Jouer cartes sur table

L'honnêteté est de mise afin que la future entreprise créée par les associés demeure pérenne. Chacun doit être sincère et franc de manière à ce que l'aventure ne finisse pas en pénible bataille judiciaire. Il reste préférable que chaque sociétaire cible les contours de la coopération pour faciliter les échanges. Chacun mesure les forces et les faiblesses des autres, ce qui est également efficace lorsqu'ils devront délimiter leurs tâches ultérieures. Sachez que dans une association, les litiges peuvent survenir à n'importe quel moment pour des raisons diverses. Pensez à bien fixer les modalités à adopter pour les résoudre le plus rapidement et sainement possible.

Qui est le responsable ?

Il est courant que ce soit la personne qui possède la majorité des parts dans le capital qui dirige l'entreprise. Néanmoins, au cas où tous les porteurs se trouvent à égalité, il peut aussi arriver que tous désirent devenir le chef de la future société. Ceci est évidemment impossible et il faut choisir une personne qui va diriger les débats et surtout représenter l'organisation auprès des autres partenaires comme les banques ou les fournisseurs. C'est toute l'assemblée qui l'élit démocratiquement s'il y a plusieurs candidats. On peut aussi se fonder sur les compétences managériales afin d'opter pour celui qui est le plus à même de bien gérer la structure à mettre en place.

La détermination du capital

Les apporteurs fixent le montant des fonds qu'ils verseront chacun dans leur société ainsi que celui qu'ils devront éventuellement emprunter auprès des établissements financiers. Une étude préalable et objective demeure à effectuer pour définir la valeur du capital et les différentes échéances pour la libération des apports. Les conditions dans le cas où des associés veulent céder leurs parts pour une raison quelconque sont également à bien étudier. Plusieurs autres situations peuvent se présenter comme ceux où l'un des partenaires ne peut pas s'acquitter de la somme promise. Une association est également l'occasion de déterminer le mode de partage des bénéfices ainsi que les risques encourus par chacun des associés si jamais les prévisions ne sont pas atteintes ou si l'entreprise fait faillite.

Qui fait quoi ?

Une fois que tous les détails sur la société sont prédéfinis, on passe à la délimitation du rôle de chacun. Les tâches ne doivent pas empiéter les unes sur les autres, et le maître-mot doit être le respect réciproque du travail de l'autre. On doit éviter que tout le monde donne des ordres (surtout contradictoires !) aux employés, au risque de les frustrer.

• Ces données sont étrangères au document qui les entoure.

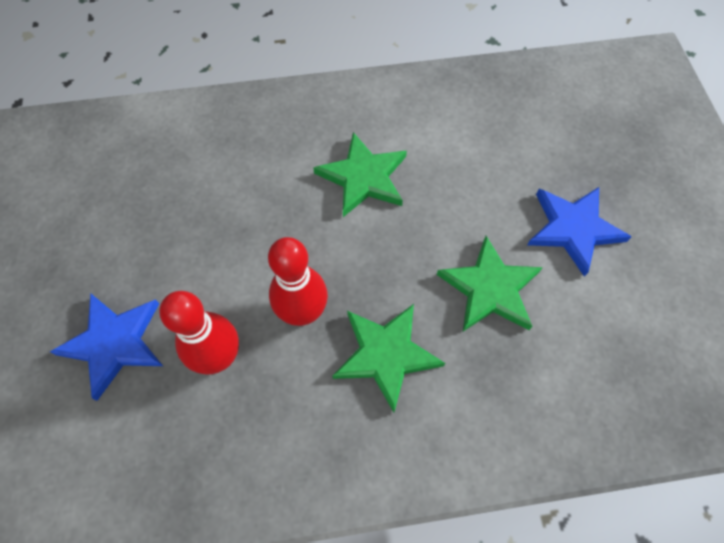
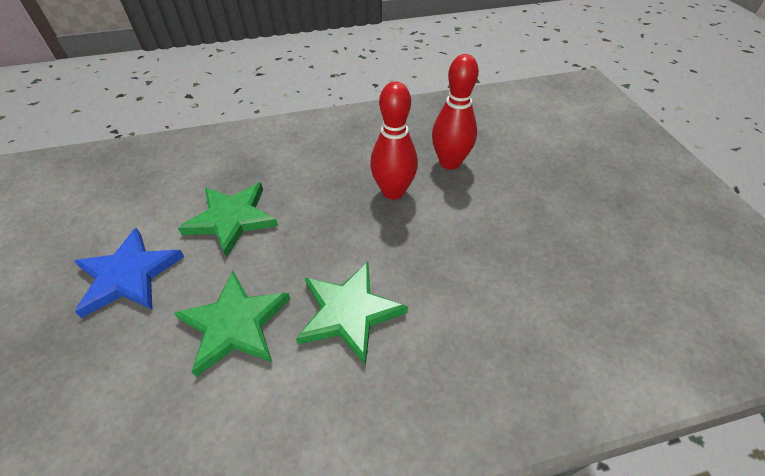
camera: 175 degrees right, 15 degrees down
(114, 343) = (531, 164): blue star -> none
(386, 354) = (325, 172): green star -> green star (235, 324)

Le contrat : le pacte d'associés ou le pacte d'actionnaires

C'est la dernière étape et non moins la plus décisive. Tout ce qui a été discuté est couché sur le papier et tous les associés signent cette convention qui les lie dans la création de leur organisation. Un spécialiste de la loi comme un avocat ou un notaire peut aider à la rédaction de cet acte juridique.